■ Work instructions:
1. According to the article on the PTCL merger, on what date did the Competition Appellate Tribunal uphold the CCP's decision to penalize PTCL and 13 other LDI operators?
2. From the article on the PTCL merger, set down the passage starting at "Deliberate Obstruction and" and ending at "above the law.".
3. Carry the article on the PTCL merger forward from its last sentence.

■ Text:
[Start of section]
A Pattern of Predatory Behavior
The CCP’s investigation, now in the hands of Senators, lays bare PTCL’s modus operandi. The company, already a dominant player in both upstream (infrastructure) and downstream (consumer services) markets, has a proven record of abusing its power.
Most damning is the reference to a recent ruling by the Competition Appellate Tribunal (CAT), which on August 11, 2025, upheld the CCP’s decision to penalize PTCL and 13 other LDI operators for collusive practices. The CCP has already recovered a staggering PKR 70 million in penalties, a clear testament to PTCL’s anti-competitive DNA.
“This is not a company coming to the table with clean hands,” a source within the CCP stated. “This is a repeat offender asking for the keys to the entire kingdom.”
Deliberate Obstruction and a “Functus Officio” Farce
Frustration boils over in the CCP’s timeline of PTCL’s obstructive conduct. When asked for critical information—like its investment plans to prove the merger would create efficiencies—PTCL delayed for months.
The arrogance peaked in February 2025. When the CCP rightfully sought more details, PTCL’s lawyers had the audacity to claim the Commission was “functus officio”—meaning its legal authority had expired—and outright refused to cooperate. The CCP immediately rejected this absurd legal maneuvering, but the message was clear: PTCL believes it is above the law.
The information PTCL did provide was deliberately unusable. The company submitted Regulatory Separated Accounts in a “highly technical format with multiple missing links” that were “not decipherable.” This mirrors the secrecy surrounding its board members and was a deliberate strategy to hide the very cross-subsidization between PTCL and its loss-making mobile arm, Ufone, that the CCP fears.
The Looming Monopoly: A “MergeCo” Nightmare
The core of the CCP’s concern is stark: this merger will “strengthen PTCL’s already dominant position” and create a new, highly concentrated mobile market player, internally referred to as “MergeCo.”
[End of section]
■ Input data:
[Start of section]
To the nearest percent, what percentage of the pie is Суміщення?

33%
[End of section]
■ Answers below:
1. August 11, 2025

2.
Deliberate Obstruction and a “Functus Officio” Farce
Frustration boils over in the CCP’s timeline of PTCL’s obstructive conduct. When asked for critical information—like its investment plans to prove the merger would create efficiencies—PTCL delayed for months.
The arrogance peaked in February 2025. When the CCP rightfully sought more details, PTCL’s lawyers had the audacity to claim the Commission was “functus officio”—meaning its legal authority had expired—and outright refused to cooperate. The CCP immediately rejected this absurd legal maneuvering, but the message was clear: PTCL believes it is above the law.

3.
PTCL already controls over 33% of the nation’s long-haul optical fiber cable, a critical infrastructure. Combining this with Telenor’s mobile network creates a vertically integrated giant with the ability and proven inclination to marginalize competitors by charging exorbitant rates or offering preferential treatment to Ufone.
The presentation warns the transaction could “magnify entry barriers, reduce competitive pressures, and ultimately restrict consumer choice and innovation.” The so-called “efficiencies” and “reduced costs” PTCL promises are labeled as potentially illusory, likely never to materialize for the average Pakistani.
A Regulatory Body Pushed to the Brink, Now with Political Scrutiny
With the case now formally before the Senate Standing Committee, the pressure on both the CCP and PTCL has intensified. The CCP is left with stark options: outright prohibition, or approval with stringent conditions that PTCL has shown little willingness to accept.
Given PTCL’s history of challenging regulators in court and its newfound refusal to even disclose its board members to Senators, there is little faith that the company would abide by any conditions. The question is whether the CCP, now with the spotlight of parliamentary oversight, will have the fortitude to block a deal pushed by a state-owned enterprise that operates in the shadows. The evidence is overwhelming. All that remains is to see if the regulator will stand its ground or capitulate to a corporate bully that even the Senate is struggling to pin down.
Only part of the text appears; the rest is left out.